Thursday, October 16, 2008

Indigo and Screen Printing at the Corcoran

In the class I teach at the Corcoran College of Art + Design, students explore the possibilities of the indigo vat with multiple dips. The process begins with a clamped resist and a good soak in water.

One of many patient dips in the indigo vat.

Waiting for oxidation.

Great results!

In the Design, Color and Experimentation class at the Corcoran, student learn to work with photo emulsion in the screen printing process. Both color and design are important for successful results. Here are some examples of students work.

Jane has used string to help with registration of this Notan created design.

Ambria's very successful leaf design provides for a little leeway when it comes to registration.

Using the color samples created in an earlier class, Ambria has folded under the edges where the squares meet in anticipation of piecing together the squares after the fabric has been processed.

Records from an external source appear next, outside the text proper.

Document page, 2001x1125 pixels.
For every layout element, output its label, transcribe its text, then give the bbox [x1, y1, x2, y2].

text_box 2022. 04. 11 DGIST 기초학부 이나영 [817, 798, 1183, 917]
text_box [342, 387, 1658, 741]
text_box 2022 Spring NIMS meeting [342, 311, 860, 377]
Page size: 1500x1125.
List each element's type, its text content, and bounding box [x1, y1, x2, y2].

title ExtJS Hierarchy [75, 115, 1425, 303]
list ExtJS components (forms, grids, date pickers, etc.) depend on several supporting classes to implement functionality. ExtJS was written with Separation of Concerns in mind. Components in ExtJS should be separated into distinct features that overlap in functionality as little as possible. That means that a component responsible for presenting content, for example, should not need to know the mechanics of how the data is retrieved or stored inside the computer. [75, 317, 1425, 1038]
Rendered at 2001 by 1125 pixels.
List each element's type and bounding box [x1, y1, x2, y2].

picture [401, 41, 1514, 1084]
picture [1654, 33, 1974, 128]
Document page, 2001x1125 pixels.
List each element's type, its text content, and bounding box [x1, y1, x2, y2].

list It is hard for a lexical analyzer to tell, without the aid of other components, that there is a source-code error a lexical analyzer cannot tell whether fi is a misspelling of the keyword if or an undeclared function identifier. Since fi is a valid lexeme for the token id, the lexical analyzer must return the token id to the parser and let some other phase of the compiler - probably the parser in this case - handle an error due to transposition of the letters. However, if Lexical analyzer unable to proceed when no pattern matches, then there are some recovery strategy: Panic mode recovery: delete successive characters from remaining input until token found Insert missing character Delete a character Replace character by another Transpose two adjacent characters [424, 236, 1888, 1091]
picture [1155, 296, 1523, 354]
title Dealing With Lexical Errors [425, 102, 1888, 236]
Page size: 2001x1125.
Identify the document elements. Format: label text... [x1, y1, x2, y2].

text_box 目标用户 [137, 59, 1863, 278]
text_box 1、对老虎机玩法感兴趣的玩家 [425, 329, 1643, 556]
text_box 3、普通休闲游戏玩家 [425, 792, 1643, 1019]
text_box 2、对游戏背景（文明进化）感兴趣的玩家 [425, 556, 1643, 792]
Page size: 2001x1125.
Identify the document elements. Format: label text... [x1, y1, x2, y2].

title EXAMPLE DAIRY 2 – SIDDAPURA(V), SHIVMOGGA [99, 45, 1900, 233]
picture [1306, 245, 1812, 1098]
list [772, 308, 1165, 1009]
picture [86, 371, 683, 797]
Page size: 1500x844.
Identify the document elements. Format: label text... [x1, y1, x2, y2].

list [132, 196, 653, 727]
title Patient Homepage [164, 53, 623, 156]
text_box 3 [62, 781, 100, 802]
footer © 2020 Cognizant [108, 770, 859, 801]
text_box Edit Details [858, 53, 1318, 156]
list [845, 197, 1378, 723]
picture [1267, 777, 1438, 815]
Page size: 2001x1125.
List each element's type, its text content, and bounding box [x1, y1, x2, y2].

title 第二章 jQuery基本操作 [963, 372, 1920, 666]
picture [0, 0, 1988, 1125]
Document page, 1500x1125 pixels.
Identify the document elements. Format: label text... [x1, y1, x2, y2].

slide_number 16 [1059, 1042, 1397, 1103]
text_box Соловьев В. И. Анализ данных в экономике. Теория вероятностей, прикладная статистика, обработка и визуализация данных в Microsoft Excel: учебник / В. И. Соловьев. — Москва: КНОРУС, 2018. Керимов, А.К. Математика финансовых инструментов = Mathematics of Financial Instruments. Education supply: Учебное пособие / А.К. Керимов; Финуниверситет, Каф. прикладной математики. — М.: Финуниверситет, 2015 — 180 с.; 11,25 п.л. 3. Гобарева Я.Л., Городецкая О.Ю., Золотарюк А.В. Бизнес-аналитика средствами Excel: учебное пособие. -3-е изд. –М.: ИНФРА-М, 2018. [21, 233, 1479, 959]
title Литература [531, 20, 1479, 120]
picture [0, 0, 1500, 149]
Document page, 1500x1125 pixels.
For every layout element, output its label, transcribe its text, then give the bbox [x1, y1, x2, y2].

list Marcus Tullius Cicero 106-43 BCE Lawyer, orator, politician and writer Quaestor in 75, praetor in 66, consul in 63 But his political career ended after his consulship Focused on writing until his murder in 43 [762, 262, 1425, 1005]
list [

Lisa has created a design of her original fabric created with a potato dextrin resist printed with a CD as a stamp, photographed the fabric and made a photo emulsion screen. The newspaper on the fabric acts as a resist over freshly printed thicked dye to prevent dye pickup on the back of the screen. Lisa is using the screen to create a random repeat of her design.

Work in progress.

Patty has created an interesting pattern emphasizing the positive and negative shapes created by her interpretation of the Notan project.

Nahanni's use of leaves on the back of the screen was a quick and easy resist resulting in a successful repeat pattern.

Fabric needs to dry, be steamed and washed out. Dyes being used are Procion H.

The randomness of deconstructed screen printing can produce some amazing compositional results as in Zita's piece.